IU: Imperceptible Universal Backdoor Attack
This work addresses security vulnerabilities in AI systems by revealing a scalable, hard-to-detect threat that could impact real-world deployments, though it is incremental in improving stealth over prior attacks.
The paper tackles the problem of creating stealthy universal backdoor attacks in deep neural networks by introducing an imperceptible method that uses graph convolutional networks to generate class-specific perturbations, achieving up to 91.3% attack success rate with only 0.16% poisoning on ImageNet-1K while evading defenses.

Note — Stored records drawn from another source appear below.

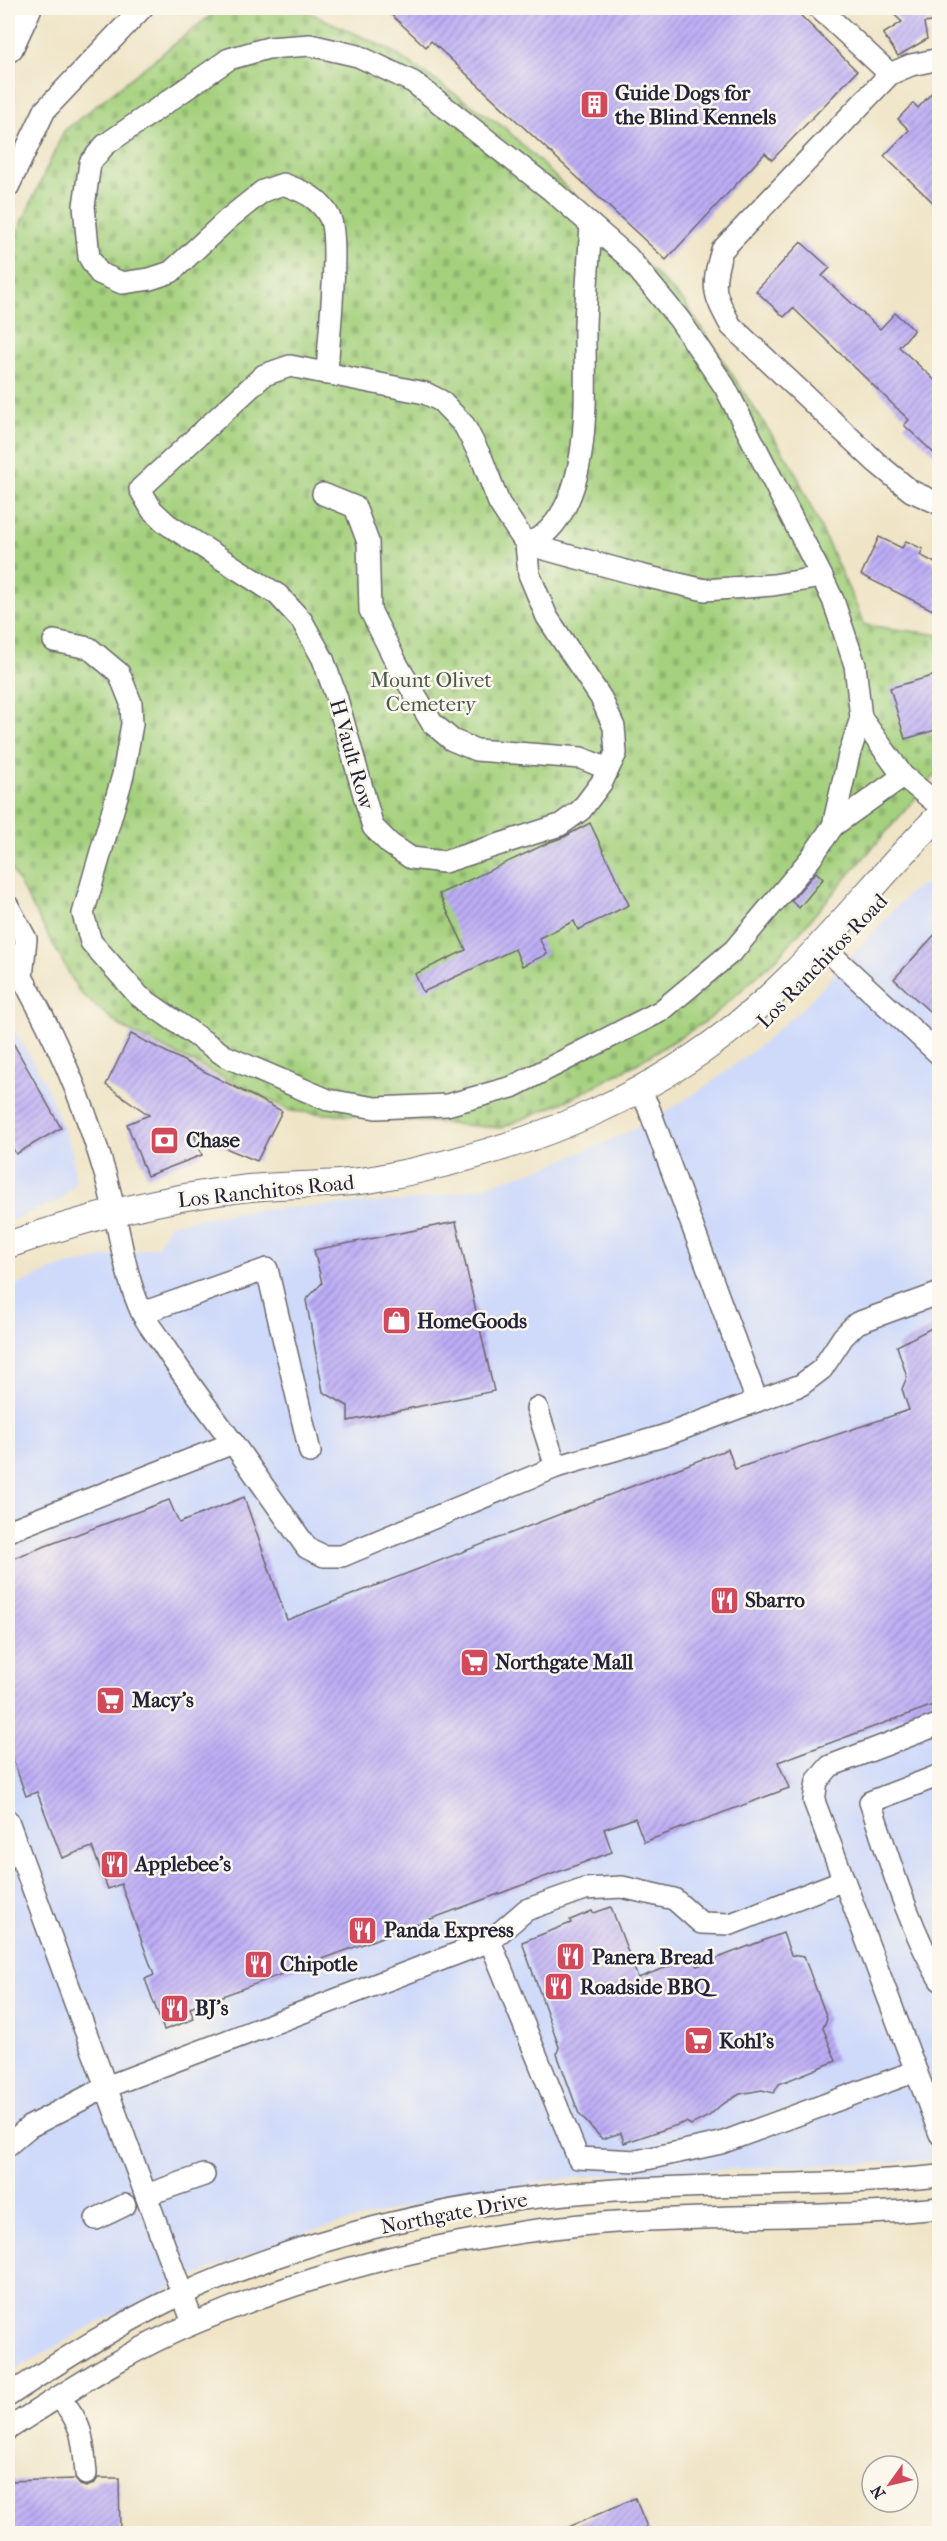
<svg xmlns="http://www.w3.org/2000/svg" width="947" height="2541" font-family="'IM FELL French Canon',serif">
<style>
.built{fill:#cfdafa}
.cemetery{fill:url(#cemetery-stones);stroke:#647a5c;stroke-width:1.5}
.building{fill:url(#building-hatch)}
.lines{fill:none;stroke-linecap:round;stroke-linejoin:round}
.minor-casing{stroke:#6a666c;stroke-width:24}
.major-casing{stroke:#6a666c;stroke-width:28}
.highway-casing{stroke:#6a666c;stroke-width:33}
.minor{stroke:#fff;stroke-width:21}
.major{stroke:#fff;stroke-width:26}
.highway{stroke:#fff;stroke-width:30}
.labels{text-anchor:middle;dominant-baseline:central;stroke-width:5;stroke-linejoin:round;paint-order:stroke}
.poi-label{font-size:21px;font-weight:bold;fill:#22223b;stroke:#fbf7ec;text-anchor:start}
.park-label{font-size:21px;fill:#49574f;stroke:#fbf7ec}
.street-label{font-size:21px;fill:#22223b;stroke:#fbf7ec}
</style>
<defs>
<pattern id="cemetery-stones" width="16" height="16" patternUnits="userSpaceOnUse" patternTransform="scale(1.5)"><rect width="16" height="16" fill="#a5d17e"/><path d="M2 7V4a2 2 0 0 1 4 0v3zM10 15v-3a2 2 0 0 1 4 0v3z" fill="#8eb36e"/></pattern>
<pattern id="building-hatch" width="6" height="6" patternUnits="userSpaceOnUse" patternTransform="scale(1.5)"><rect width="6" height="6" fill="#bdadf6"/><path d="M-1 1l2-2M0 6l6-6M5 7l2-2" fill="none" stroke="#998cc8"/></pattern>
</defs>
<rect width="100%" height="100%" fill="#fbf7ec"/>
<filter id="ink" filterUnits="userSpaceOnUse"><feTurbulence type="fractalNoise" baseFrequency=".0167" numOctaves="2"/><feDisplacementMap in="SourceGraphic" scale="12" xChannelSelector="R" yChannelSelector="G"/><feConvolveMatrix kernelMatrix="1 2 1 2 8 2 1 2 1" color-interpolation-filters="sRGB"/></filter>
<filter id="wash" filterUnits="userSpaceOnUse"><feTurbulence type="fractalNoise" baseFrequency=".008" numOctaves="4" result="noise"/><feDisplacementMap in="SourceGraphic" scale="24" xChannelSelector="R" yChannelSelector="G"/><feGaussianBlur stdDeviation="1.35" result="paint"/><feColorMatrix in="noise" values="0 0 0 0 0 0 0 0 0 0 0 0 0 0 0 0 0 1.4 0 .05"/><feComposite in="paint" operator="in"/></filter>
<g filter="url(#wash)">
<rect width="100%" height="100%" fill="#efe4c6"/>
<g class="built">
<path d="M939,876V2160L601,2175L549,2180L499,2192L431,2201L307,2232L213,2268L93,2325L8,2374V1289L57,1268L157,1246L170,1224L243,1211L420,1200L481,1187L543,1168L600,1145L655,1119L708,1085L758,1047L806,1005L911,891Z"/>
<path d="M8,1018L44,1081L72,1150L76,1183L60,1200L8,1222Z"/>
</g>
<path class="cemetery" d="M220,8H300L390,50L505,128L684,302L793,467L865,625L939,635V771L777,958L708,1020L636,1064L570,1099L501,1128L291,1111L123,1028L80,993L8,863V253L64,131Z"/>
<g id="blocks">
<g class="building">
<path d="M384,8H793L857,71L772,160L765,153L666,260L431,41L426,47Z"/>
<path d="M887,8H939V21L924,23L927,39L898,56L883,34L902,22Z"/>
<path d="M939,85V208L884,156L909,130L898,119L913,103L918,108Z"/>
<path d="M801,242L830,268L822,276L880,329L895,313L914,330L899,347L939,384V458L904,425L909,420L793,308L784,317L756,291Z"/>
<path d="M879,537L902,548L906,541L923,549L920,555L939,565V613L861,575Z"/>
<path d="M939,674V729L905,739L890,688Z"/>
<path d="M590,823L629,905L578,930L574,921L539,938L547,954L522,966L515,949L423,992L415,974L466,950L439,894L550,842L564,837Z"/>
<path d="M816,872L823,879L799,908L791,901Z"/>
<path d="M939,930V1020L894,979Z"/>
<path d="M8,1034L61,1128L16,1154L8,1139Z"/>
<path d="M131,1034L282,1111L257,1161L194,1135L202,1155L147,1176L127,1124L149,1115L106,1085Z"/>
<path d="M456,1222L494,1391L348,1421V1406L323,1392L306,1300L322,1283L314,1250Z"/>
<path d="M939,1324V1703L778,1762L789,1788L644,1842L635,1818L604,1829L612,1852L190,2008L194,2019L164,2030L145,1979L154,1975L121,1884L108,1889L92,1847L62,1858L37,1792L26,1796L8,1746V1560L169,1500L179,1523L244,1497L287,1620L728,1449L735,1469L909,1410L902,1389L907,1377L897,1346Z"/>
<path d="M611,1907L638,1978L694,1957L697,1966L783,1933L791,1955L804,1957L827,2018L823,2028L836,2061L779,2084L774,2093L762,2090L740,2094L721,2105L709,2116L691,2125L686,2122L624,2143L621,2133L602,2139L579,2114L557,2054L559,2047L522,1942L571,1923L570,1920L592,1911L594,1913Z"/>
<path d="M98,2478H119L120,2534H8V2481L75,2479L80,2485L86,2487L94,2484Z"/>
<path d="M635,2498L650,2534H553Z"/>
</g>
</g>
</g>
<g filter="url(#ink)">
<use href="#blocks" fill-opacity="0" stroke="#6a666c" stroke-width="1.5"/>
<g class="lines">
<defs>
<g id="minor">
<path d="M819,8L890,74"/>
<path d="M940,59L911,65L890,74L722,250C711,287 713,293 731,326L877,463L911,491L940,504"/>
<path d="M8,187L45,110L142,8"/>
<path d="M290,366L425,393L441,401L464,425L482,459L499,503L526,544L529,574L547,617L601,698L614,727L616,753L602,782L581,810L560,825L444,862L411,858L390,844L373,827L337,699L323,659L302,621L278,595L167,524L152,510L140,489L264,375Z"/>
<path d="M327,374C328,344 340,241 330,218C320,198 303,191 283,184L263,191L228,219L171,272L150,279L122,283L99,273L89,257L84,206L90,163L105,145L229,59L268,48L310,45L358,56L413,82L551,190L627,256L679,319L725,387L822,577L833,600L855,665L861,718L849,755L833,826"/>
<path d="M323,494L355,507L368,542L370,610L398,666L432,723L452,740L476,750L581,758L608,769"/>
<path d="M526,544C531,541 538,539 542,536C595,494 584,385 585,326C586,292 589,258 591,225"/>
<path d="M526,544L640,575L705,590L773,585L822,577"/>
<path d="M54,641L89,648L119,673L131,703L132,724L123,775L83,914L91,942L139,996L225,1056L328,1100L376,1108L447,1105L512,1087L661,1011L734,950L811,858L833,826L903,776"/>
<path d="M861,718L903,776L940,806"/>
<path d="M8,906L26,939L22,977"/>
<path d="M8,953C50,1023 83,1098 106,1177C119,1222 122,1270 142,1313C147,1323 155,1333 162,1343C184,1378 209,1410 233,1443L8,1531"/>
<path d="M833,956L940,1055"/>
<path d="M640,1091L648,1106L757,1401L801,1385L822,1369L843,1337L857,1323L940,1293"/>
<path d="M142,1313L267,1269L310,1452"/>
<path d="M537,1408L556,1467L663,1436L757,1401"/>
<path d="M233,1443L307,1548L324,1556H342L556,1467"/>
<path d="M940,1775L870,1802C890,1861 908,1925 940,1980"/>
<path d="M8,1821L193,2323"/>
<path d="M490,1941L526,1910L585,1889L622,1887L674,1899L701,1923L731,1924L844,1880"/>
<path d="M916,2071L940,2134"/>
<path d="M8,2145L29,2127L106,2087L490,1941L578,2158L637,2161L721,2143L916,2071L814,1801L817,1781L830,1766L940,1724"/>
<path d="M146,2195L204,2175"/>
<path d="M96,2219L125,2205"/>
<path d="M8,2396C62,2360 126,2319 185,2293C316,2234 460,2201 602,2191C714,2183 827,2187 940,2176"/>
<path d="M59,2397C83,2424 83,2438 86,2474"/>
<path d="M8,2429C68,2391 129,2350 195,2323C324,2268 462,2235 602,2223C714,2214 827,2219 940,2208"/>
</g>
<path id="major" d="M8,1245C84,1218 160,1198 241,1189C287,1183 334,1187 379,1178C533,1149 674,1092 787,980C840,928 886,868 940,815"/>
<path id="highway" d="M8,47L26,8"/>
</defs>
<use href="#minor" class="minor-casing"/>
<use href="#major" class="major-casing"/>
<use href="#highway" class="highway-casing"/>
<use href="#minor" class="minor"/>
<use href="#major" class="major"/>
<use href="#highway" class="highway"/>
</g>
</g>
<defs>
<symbol id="building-square" viewBox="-11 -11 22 22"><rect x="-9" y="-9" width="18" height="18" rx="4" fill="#d1495b" stroke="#fbf7ec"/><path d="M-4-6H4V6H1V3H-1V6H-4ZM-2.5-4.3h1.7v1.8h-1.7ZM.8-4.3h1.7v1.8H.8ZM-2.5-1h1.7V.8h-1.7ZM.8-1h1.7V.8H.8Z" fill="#fff"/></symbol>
<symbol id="bank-square" viewBox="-11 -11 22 22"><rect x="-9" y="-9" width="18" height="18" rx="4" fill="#d1495b" stroke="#fbf7ec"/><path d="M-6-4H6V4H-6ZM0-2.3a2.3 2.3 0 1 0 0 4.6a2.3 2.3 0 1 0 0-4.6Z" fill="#fff"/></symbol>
<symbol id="shop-square" viewBox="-11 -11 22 22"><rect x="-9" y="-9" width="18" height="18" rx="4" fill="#d1495b" stroke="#fbf7ec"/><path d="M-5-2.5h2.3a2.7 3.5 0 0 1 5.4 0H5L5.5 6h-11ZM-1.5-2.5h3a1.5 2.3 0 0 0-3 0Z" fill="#fff"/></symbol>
<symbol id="restaurant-square" viewBox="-11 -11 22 22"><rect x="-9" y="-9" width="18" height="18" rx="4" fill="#d1495b" stroke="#fbf7ec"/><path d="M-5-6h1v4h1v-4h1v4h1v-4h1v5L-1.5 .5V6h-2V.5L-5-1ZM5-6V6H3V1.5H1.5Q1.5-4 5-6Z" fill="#fff"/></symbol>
<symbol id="supermarket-square" viewBox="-11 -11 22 22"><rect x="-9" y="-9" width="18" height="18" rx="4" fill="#d1495b" stroke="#fbf7ec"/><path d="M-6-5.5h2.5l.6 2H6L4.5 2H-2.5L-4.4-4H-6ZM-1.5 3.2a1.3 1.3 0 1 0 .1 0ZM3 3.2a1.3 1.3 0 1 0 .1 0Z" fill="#fff"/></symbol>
</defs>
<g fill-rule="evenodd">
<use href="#building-square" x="578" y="88" width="33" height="33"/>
<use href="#bank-square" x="148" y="1124" width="33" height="33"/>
<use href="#shop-square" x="380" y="1304" width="33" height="33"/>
<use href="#restaurant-square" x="708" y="1584" width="33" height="33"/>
<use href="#supermarket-square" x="458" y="1646" width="33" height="33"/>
<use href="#supermarket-square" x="94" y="1684" width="33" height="33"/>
<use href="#restaurant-square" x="98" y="1848" width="33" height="33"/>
<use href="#restaurant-square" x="346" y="1914" width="33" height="33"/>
<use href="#restaurant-square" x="554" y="1940" width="33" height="33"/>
<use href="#restaurant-square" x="242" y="1948" width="33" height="33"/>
<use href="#restaurant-square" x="542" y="1970" width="33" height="33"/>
<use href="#restaurant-square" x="158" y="1992" width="33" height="33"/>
<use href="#supermarket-square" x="682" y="2024" width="33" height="33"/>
</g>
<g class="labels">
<g class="poi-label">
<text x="615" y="93">Guide Dogs for<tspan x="615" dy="24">the Blind Kennels</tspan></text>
<text x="186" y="1140">Chase</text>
<text x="417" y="1321">HomeGoods</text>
<text x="745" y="1600">Sbarro</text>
<text x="495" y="1662">Northgate Mall</text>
<text x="132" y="1700">Macy's</text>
<text x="135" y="1864">Applebee's</text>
<text x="384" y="1930">Panda Express</text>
<text x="592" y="1957">Panera Bread</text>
<text x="280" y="1964">Chipotle</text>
<text x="580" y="1987">Roadside BBQ</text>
<text x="195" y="2008">BJ's</text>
<text x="719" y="2041">Kohl's</text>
</g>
<g class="park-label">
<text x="431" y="680">Mount Olivet<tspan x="431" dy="24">Cemetery</tspan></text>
</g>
<g class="street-label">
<text transform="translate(352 754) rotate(74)">H Vault Row</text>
<text transform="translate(822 961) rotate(-46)">Los Ranchitos Road</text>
<text transform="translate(266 1191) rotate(-6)">Los Ranchitos Road</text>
<text transform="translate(454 2213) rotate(-11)">Northgate Drive</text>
</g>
</g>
<rect width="947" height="2541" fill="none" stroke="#fbf7ec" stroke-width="30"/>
<g transform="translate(890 2484) rotate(236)"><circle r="28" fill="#fbf7ec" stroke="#a4a2a5" stroke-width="1.5"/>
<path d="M0-4.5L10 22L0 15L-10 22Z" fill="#d1495b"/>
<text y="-9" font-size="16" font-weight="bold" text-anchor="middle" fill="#22223b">N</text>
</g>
</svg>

Backdoor attacks pose a critical threat to the security of deep neural networks, yet existing efforts on universal backdoors often rely on visually salient patterns, making them easier to detect and less practical at scale. In this work, we introduce a novel imperceptible universal backdoor attack that simultaneously controls all target classes with minimal poisoning while preserving stealth. Our key idea is to leverage graph convolutional networks (GCNs) to model inter-class relationships and generate class-specific perturbations that are both effective and visually invisible. The proposed framework optimizes a dual-objective loss that balances stealthiness (measured by perceptual similarity metrics such as PSNR) and attack success rate (ASR), enabling scalable, multi-target backdoor injection. Extensive experiments on ImageNet-1K with ResNet architectures demonstrate that our method achieves high ASR (up to 91.3%) under poisoning rates as low as 0.16%, while maintaining benign accuracy and evading state-of-the-art defenses. These results highlight the emerging risks of invisible universal backdoors and call for more robust detection and mitigation strategies.